The whole loop fits in one picture, and it’s worth studying because two things that prose leaves abstract become concrete the moment you see them on a timeline: the iteration, and the fact that execute lives server-side.

%%{init: {'themeCSS': '.messageText, .messageText tspan { font-size: 19px !important; } .noteText, .noteText tspan { font-size: 16px !important; } .actor { font-size: 17px !important; } .loopText, .loopText tspan { font-size: 15px !important; }'} }%%
sequenceDiagram
  participant Client
  participant Handler as Route handler
  participant Model
  Client->>Handler: user message
  Note over Handler: streamText({ tools, stopWhen })
  Handler->>Model: prompt
  loop until final text — or stopWhen fires
    Model->>Handler: tool call (getInvoiceById)
    Note over Handler: validate args vs inputSchema<br/>run execute() server-side<br/>DB access lives here, org-scoped
    Handler->>Model: tool result appended, call model again
  end
  Model->>Handler: final text
  Note over Handler: onFinish fires
  Handler->>Client: toUIMessageStreamResponse()

The agentic loop. execute runs inside the route handler, never on the model’s side, and stopWhen caps how many times the loop comes back around.

Before moving on, rebuild the loop from memory. Reconstructing the order yourself sticks far better than reading it again.

Order the steps of a single chat turn that uses a tool, from the user's message to the final reply.
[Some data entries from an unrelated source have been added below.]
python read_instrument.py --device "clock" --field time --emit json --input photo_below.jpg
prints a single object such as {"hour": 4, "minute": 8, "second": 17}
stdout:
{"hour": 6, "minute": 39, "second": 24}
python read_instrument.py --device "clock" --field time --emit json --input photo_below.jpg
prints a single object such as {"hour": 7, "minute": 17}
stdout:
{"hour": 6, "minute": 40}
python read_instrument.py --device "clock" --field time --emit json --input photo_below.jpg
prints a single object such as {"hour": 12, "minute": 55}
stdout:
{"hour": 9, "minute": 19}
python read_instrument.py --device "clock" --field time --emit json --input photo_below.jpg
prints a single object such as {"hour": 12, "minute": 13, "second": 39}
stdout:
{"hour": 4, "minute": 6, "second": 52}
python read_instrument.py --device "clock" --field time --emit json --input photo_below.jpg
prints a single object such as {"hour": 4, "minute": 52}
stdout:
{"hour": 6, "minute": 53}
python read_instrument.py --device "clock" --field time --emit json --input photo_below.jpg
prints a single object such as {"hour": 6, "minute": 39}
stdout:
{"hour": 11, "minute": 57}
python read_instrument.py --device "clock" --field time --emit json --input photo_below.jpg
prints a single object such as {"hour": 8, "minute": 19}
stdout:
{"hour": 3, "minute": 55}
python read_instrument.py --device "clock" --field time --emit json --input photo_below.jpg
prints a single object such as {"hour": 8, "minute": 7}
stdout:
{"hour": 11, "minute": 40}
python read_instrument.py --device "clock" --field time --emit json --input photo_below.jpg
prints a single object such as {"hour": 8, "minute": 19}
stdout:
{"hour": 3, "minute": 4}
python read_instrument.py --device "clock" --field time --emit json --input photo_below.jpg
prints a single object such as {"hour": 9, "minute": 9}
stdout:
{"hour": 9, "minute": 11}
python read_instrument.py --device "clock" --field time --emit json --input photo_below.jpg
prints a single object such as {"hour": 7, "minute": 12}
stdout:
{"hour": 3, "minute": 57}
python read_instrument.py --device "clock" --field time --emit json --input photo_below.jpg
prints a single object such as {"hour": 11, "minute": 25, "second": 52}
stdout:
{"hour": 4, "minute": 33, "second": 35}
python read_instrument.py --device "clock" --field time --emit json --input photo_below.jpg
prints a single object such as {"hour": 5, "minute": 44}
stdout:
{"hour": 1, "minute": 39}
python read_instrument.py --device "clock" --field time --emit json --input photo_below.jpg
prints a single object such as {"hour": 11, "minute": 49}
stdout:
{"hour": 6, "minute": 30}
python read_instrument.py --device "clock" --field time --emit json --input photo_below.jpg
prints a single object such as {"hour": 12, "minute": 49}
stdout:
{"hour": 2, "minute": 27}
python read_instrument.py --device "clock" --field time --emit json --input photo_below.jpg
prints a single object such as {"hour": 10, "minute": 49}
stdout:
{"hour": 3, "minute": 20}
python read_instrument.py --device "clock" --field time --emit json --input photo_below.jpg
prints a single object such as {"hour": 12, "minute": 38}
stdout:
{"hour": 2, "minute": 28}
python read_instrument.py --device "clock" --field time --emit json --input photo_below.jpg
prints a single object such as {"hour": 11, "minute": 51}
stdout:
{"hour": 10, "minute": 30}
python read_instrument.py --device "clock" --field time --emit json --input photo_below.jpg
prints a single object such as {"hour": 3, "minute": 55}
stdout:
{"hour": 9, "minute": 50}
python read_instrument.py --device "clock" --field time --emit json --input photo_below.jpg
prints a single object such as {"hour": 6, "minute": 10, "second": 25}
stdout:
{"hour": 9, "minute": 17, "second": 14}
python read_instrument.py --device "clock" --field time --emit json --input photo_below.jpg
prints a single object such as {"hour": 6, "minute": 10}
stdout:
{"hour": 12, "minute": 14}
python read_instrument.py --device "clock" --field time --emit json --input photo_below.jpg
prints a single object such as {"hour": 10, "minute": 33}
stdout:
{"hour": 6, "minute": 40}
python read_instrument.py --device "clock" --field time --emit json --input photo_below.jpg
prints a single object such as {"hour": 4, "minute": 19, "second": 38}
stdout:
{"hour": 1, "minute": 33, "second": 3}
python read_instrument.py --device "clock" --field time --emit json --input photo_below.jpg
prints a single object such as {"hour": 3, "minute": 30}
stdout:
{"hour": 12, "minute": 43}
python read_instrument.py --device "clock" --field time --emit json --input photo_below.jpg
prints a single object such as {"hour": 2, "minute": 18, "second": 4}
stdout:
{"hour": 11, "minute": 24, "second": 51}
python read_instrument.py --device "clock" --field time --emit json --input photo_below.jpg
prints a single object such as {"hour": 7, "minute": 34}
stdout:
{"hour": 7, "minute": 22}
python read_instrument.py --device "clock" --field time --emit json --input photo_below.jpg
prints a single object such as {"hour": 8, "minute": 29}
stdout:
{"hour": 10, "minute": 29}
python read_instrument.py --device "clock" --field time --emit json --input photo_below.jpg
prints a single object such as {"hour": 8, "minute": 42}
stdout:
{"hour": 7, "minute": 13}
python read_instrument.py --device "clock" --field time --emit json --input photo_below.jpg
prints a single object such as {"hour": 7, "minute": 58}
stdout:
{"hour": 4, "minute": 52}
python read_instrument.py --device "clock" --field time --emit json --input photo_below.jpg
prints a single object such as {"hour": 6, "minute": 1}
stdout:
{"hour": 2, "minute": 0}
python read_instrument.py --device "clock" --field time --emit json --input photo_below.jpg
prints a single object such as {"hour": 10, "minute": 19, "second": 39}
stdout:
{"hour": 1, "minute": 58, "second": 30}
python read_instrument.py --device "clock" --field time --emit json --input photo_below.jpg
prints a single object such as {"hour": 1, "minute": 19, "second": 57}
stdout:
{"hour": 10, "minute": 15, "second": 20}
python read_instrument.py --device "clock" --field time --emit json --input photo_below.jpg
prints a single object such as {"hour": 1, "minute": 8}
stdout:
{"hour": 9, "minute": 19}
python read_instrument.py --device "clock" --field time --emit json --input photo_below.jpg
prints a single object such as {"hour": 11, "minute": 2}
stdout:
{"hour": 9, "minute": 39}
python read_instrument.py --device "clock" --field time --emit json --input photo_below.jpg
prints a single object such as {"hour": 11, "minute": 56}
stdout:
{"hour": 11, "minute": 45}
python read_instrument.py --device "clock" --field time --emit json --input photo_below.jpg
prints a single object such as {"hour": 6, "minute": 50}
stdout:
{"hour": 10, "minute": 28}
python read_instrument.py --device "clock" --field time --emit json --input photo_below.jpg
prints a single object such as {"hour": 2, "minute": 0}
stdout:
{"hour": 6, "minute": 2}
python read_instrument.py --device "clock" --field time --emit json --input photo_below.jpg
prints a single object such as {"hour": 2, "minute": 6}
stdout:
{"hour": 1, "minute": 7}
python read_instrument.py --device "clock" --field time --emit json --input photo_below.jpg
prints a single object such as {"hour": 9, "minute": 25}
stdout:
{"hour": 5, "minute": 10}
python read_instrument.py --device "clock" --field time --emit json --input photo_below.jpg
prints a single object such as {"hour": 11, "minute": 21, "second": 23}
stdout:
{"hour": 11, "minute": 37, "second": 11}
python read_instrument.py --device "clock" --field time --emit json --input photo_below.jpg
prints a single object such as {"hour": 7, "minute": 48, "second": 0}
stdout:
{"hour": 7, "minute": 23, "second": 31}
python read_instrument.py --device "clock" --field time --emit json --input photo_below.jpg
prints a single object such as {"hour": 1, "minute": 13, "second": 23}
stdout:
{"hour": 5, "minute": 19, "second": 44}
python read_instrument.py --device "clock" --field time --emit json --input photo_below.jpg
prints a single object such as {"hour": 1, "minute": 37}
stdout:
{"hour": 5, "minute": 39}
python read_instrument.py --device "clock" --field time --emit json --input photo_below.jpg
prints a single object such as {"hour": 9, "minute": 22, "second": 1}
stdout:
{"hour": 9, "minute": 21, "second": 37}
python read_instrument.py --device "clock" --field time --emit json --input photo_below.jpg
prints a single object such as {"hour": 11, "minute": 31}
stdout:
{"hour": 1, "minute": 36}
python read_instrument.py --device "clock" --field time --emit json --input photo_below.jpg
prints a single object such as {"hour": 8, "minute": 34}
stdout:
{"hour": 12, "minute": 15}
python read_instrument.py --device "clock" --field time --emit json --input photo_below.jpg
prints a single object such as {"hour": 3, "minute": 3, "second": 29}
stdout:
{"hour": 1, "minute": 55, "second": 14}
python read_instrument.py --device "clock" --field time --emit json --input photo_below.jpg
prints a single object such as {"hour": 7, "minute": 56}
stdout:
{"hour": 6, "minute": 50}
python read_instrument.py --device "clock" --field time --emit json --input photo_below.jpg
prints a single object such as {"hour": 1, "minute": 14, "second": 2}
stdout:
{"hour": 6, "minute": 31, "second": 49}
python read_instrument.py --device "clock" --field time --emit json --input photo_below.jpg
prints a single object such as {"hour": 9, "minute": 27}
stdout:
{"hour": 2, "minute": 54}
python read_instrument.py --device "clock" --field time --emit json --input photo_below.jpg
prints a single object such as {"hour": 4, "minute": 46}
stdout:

Drag the items into the correct order, then press Check.

The user’s message reaches the route handler

The model emits a tool-getInvoiceById call

The SDK validates the call’s arguments against inputSchema

execute runs server-side and queries the organization’s invoice

The tool result is appended and the model is called again

The model returns final text and onFinish fires

Stop conditions beyond a step cap

stepCountIs(n) is the workhorse, and most of the time it’s all you reach for. Two other shapes exist for the cases it doesn’t cover.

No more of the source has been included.